> _ASSIGNED TASK_: Without altering a word, return the records below, but exclude the pictures.

** GIVEN RECORDS follows **

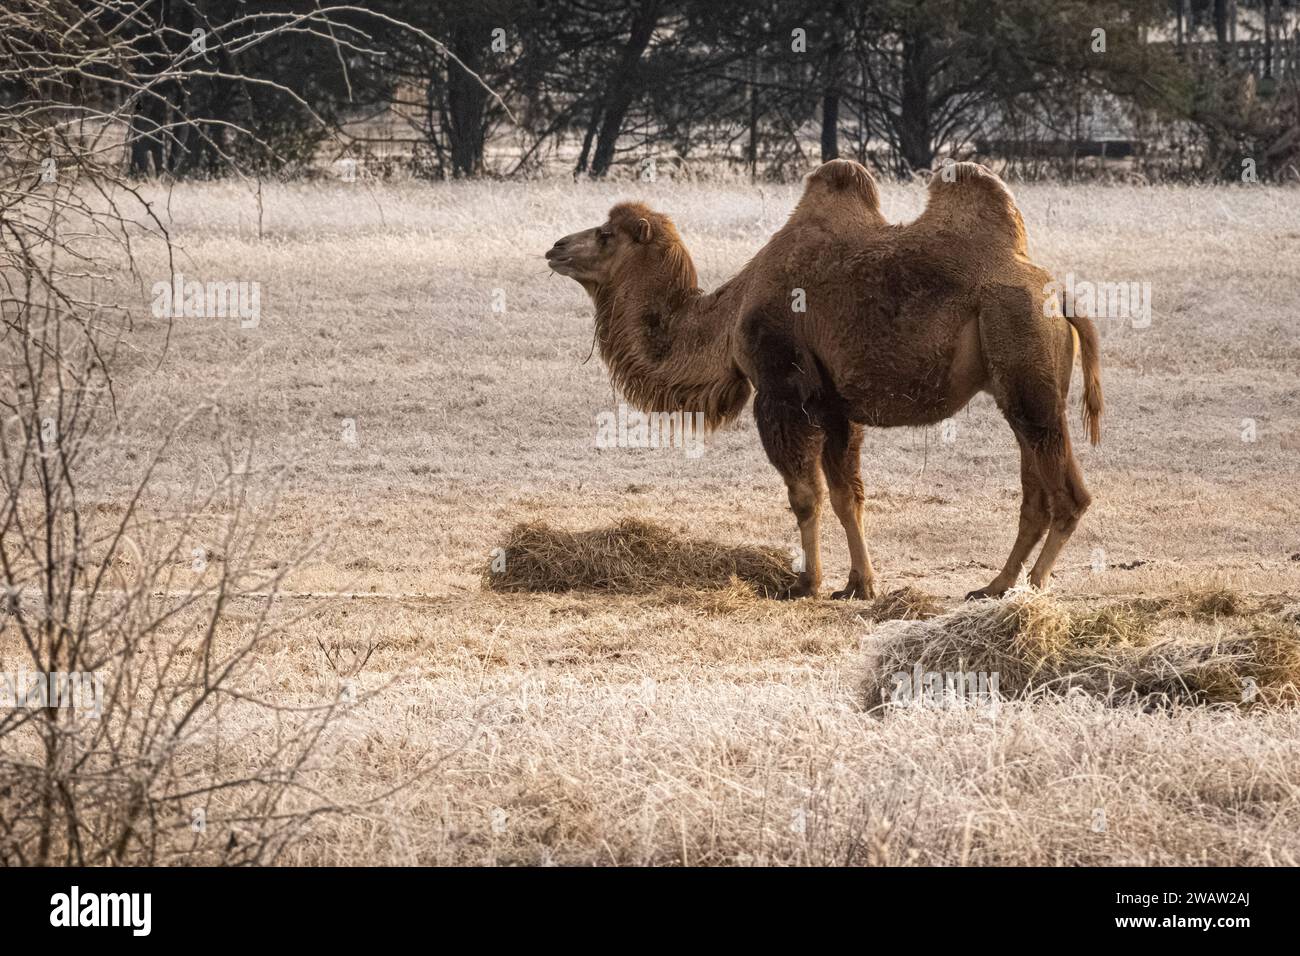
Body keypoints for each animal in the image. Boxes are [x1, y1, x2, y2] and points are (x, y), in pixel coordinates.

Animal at [543, 160, 1102, 600]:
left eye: (606, 234)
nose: (555, 246)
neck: (728, 317)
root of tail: (1059, 296)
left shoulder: (781, 391)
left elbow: (804, 494)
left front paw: (806, 583)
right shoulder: (835, 405)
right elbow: (846, 495)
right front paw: (859, 584)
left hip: (1024, 360)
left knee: (1068, 493)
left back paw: (1033, 588)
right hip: (1019, 386)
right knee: (1035, 493)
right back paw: (995, 586)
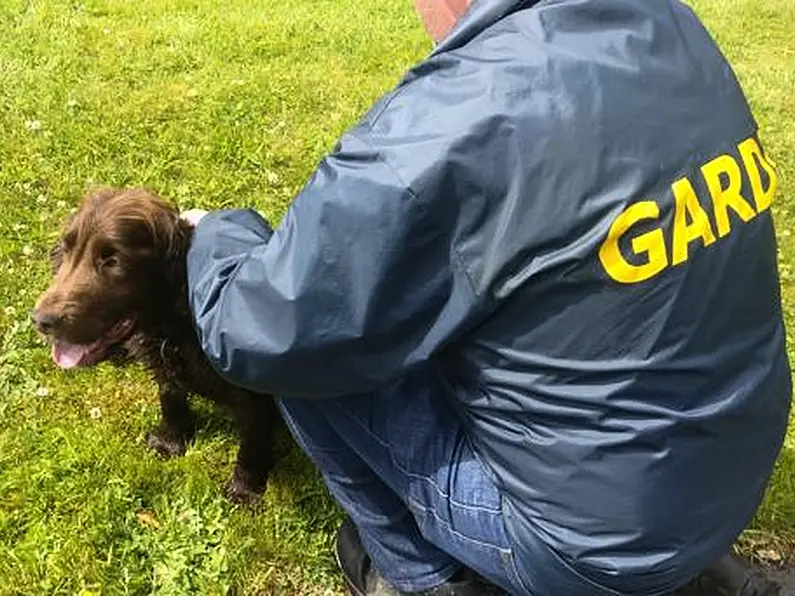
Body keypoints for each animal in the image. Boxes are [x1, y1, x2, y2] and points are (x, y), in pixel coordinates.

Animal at [34, 189, 282, 506]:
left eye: (113, 260)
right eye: (66, 250)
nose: (41, 320)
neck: (176, 327)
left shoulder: (252, 392)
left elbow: (252, 442)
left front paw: (244, 490)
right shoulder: (164, 364)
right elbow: (171, 399)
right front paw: (170, 442)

** End of GIVEN RECORDS **

> _OUTPUT BELOW_:
Body keypoints for each animal in the image. Boxes are [x1, y1, x2, y2] and points are (x, y), in pixel coordinates.

Animal at [543, 160, 1102, 600]:
left eye: (606, 234)
nose: (555, 246)
neck: (728, 317)
root of tail: (1059, 296)
left shoulder: (781, 391)
left elbow: (804, 494)
left front paw: (806, 583)
right shoulder: (835, 405)
right elbow: (846, 495)
right front paw: (859, 584)
left hip: (1024, 360)
left knee: (1068, 493)
left back paw: (1033, 588)
right hip: (1019, 386)
right knee: (1035, 493)
right back paw: (995, 586)
Body keypoints for each animal in the image. Boxes are [x1, y1, x2, y2] and points are (x, y), in pixel coordinates.

Animal at [34, 189, 282, 506]:
left eye: (113, 260)
right eye: (66, 250)
nose: (41, 320)
neck: (176, 327)
left shoulder: (252, 392)
left elbow: (252, 442)
left front paw: (244, 490)
right shoulder: (164, 364)
right elbow: (171, 399)
right front paw: (170, 442)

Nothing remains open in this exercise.